Klarinet Archive - Posting 000094.txt from 1999/07

From: BlueNote83@-----.com
Subj: Re: [kl] sax trouble
Date: Sun, 4 Jul 1999 15:56:48 -0400

In a message dated 7/4/99 2:34:30 PM Central Daylight Time,
kwolman@-----.net writes:

<<
>>The characteristic clarinet sound derives from its acting acoustically as a
>>cylindrical pipe closed at one end driven by a single beating reed. This
is
>>why plastic, wood, and metal clarinets all sound like clarinets rather than
>>any other instrument.
>>
>Of course, plastic oboes also sound like oboes, and wood flutes like
>flutes.
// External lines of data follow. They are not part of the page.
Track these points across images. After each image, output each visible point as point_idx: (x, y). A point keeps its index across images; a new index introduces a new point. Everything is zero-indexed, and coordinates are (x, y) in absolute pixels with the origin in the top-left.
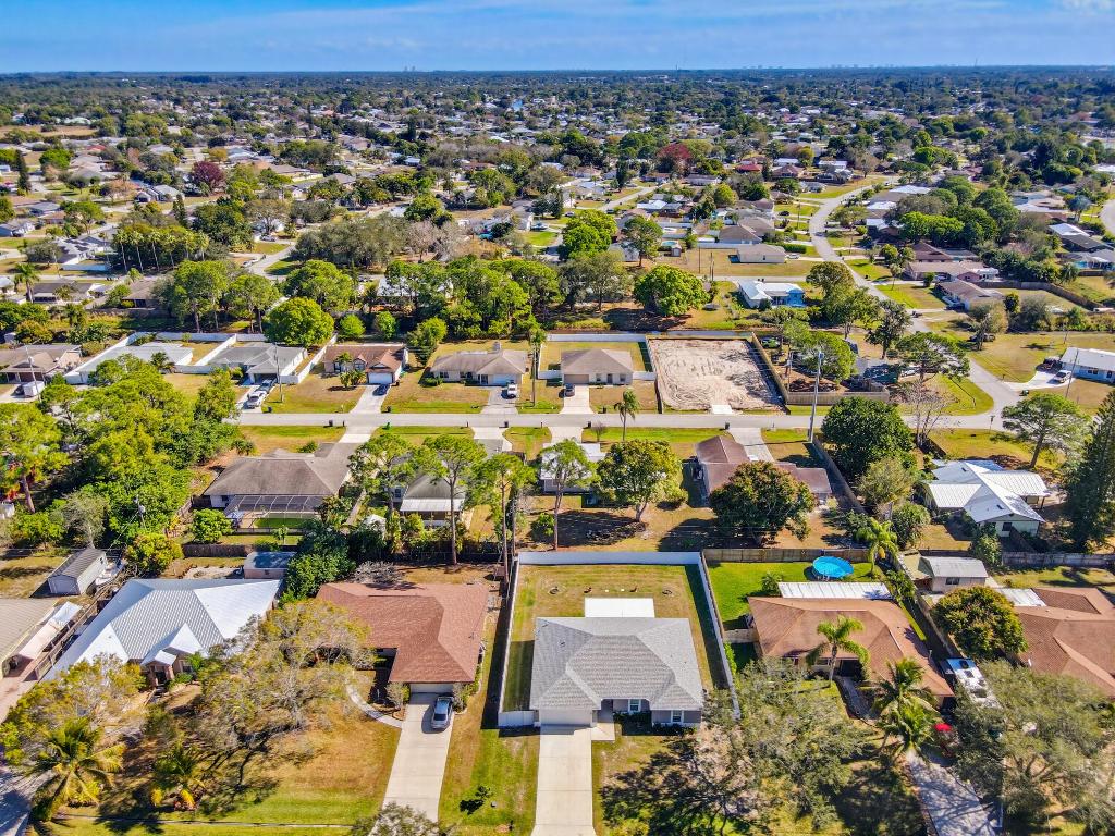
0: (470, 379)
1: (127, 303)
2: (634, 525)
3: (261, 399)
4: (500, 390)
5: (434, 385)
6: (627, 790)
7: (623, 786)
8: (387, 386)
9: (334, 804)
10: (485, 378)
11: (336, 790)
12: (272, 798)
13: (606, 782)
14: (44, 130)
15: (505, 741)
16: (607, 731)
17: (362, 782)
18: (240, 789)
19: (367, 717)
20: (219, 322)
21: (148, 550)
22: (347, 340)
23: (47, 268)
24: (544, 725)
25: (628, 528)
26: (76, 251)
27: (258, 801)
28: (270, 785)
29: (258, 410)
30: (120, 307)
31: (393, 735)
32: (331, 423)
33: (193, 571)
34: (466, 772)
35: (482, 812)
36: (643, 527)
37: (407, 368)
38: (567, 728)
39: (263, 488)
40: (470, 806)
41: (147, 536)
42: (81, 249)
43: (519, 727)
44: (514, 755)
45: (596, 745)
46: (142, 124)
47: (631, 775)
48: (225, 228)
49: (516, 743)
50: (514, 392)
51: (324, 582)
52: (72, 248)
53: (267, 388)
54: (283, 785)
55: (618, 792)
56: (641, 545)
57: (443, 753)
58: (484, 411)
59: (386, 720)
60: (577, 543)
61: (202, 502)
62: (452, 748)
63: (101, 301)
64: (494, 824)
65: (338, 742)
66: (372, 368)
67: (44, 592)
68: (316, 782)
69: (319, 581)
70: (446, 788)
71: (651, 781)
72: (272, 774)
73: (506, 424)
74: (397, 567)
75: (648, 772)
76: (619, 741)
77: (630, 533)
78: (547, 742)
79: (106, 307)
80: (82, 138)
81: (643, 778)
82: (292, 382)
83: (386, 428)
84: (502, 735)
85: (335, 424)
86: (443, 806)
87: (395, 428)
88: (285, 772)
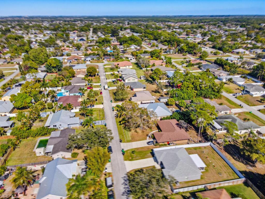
2: (252, 164)
9: (129, 138)
11: (131, 137)
12: (128, 132)
15: (150, 153)
16: (158, 167)
17: (134, 139)
18: (129, 129)
19: (147, 135)
25: (249, 163)
29: (234, 96)
31: (146, 139)
32: (241, 105)
33: (173, 108)
34: (140, 150)
35: (132, 154)
36: (253, 166)
43: (153, 154)
44: (147, 155)
45: (154, 166)
49: (150, 155)
54: (131, 132)
56: (241, 166)
57: (143, 146)
59: (148, 138)
62: (145, 147)
64: (131, 157)
65: (141, 134)
67: (158, 99)
68: (132, 135)
70: (136, 148)
78: (152, 159)
82: (252, 95)
83: (250, 112)
84: (151, 153)
85: (242, 106)
86: (132, 149)
87: (252, 114)
88: (133, 131)
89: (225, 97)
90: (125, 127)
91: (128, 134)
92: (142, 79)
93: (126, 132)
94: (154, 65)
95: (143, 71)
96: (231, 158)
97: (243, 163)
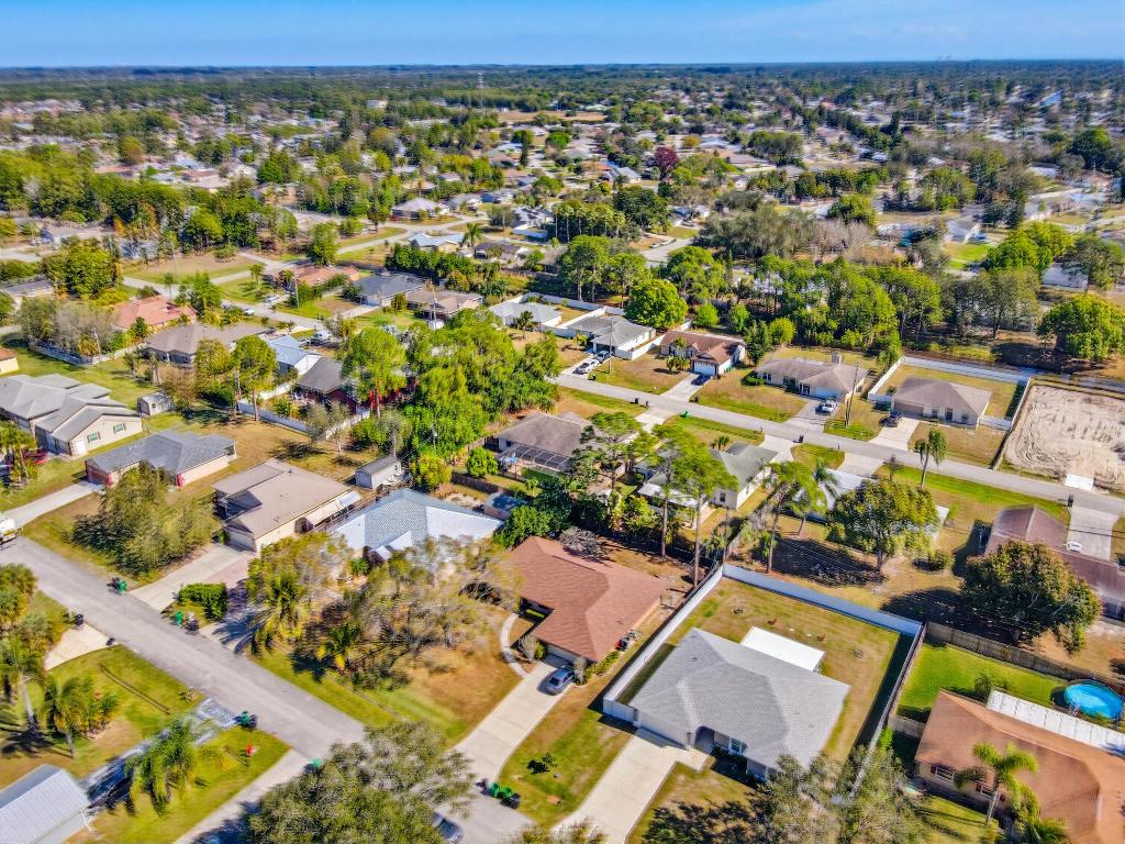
0: (792, 387)
1: (539, 268)
2: (872, 574)
3: (591, 367)
4: (816, 403)
5: (753, 384)
6: (683, 821)
7: (680, 815)
8: (708, 377)
9: (440, 715)
10: (807, 387)
11: (445, 705)
12: (401, 691)
13: (667, 804)
14: (567, 115)
15: (601, 726)
16: (698, 759)
17: (467, 708)
18: (385, 675)
19: (502, 657)
20: (599, 294)
21: (423, 468)
22: (699, 327)
23: (501, 231)
24: (642, 727)
25: (862, 575)
26: (527, 219)
27: (390, 689)
28: (404, 680)
29: (586, 376)
30: (534, 270)
31: (514, 679)
32: (637, 401)
33: (454, 496)
34: (551, 738)
35: (543, 777)
36: (880, 579)
37: (737, 364)
38: (661, 739)
39: (539, 442)
40: (537, 767)
41: (429, 458)
42: (531, 218)
43: (620, 720)
44: (601, 742)
45: (679, 768)
46: (642, 112)
47: (696, 809)
48: (644, 210)
49: (609, 732)
50: (830, 409)
51: (533, 534)
52: (524, 216)
53: (601, 359)
54: (413, 684)
55: (673, 819)
56: (866, 598)
57: (542, 713)
58: (789, 422)
59: (516, 667)
60: (794, 573)
61: (492, 444)
62: (552, 712)
63: (521, 263)
64: (548, 792)
65: (469, 667)
66: (699, 357)
67: (352, 482)
68: (437, 693)
69: (529, 533)
70: (527, 743)
71: (711, 825)
72: (410, 672)
73: (801, 439)
74: (610, 542)
75: (713, 815)
76: (703, 774)
77: (861, 581)
78: (636, 744)
79: (522, 270)
80: (592, 123)
81: (704, 818)
82: (626, 358)
83: (684, 416)
84: (602, 720)
85: (641, 402)
86: (515, 756)
87: (692, 418)
88: (420, 675)
89: (566, 389)
90: (357, 681)
91: (414, 702)
92: (153, 412)
93: (391, 696)
94: (140, 330)
95: (100, 370)
96: (814, 584)
97: (853, 583)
I don't believe I have ever actually heard a Grafton plastic
>saxophone, but I suspect it sounds pretty much like a sax. Your point, of
>course, is valid: it is the design, not the material, that determines the
>sound.

I think it was the jazz musician Ornette Coleman who got into experimenting
with a plastic sax sometime in the 1950s. I cannot listen to his music
long enough to figure out what he got from a plastic horn as opposed to one
made of metal, but he must've heard something in the sound that he felt he
needed, and that he could not get from a regulation saxophone.

Ken >>
Charlie Parker experimented with the Plastic saxophone earlier though.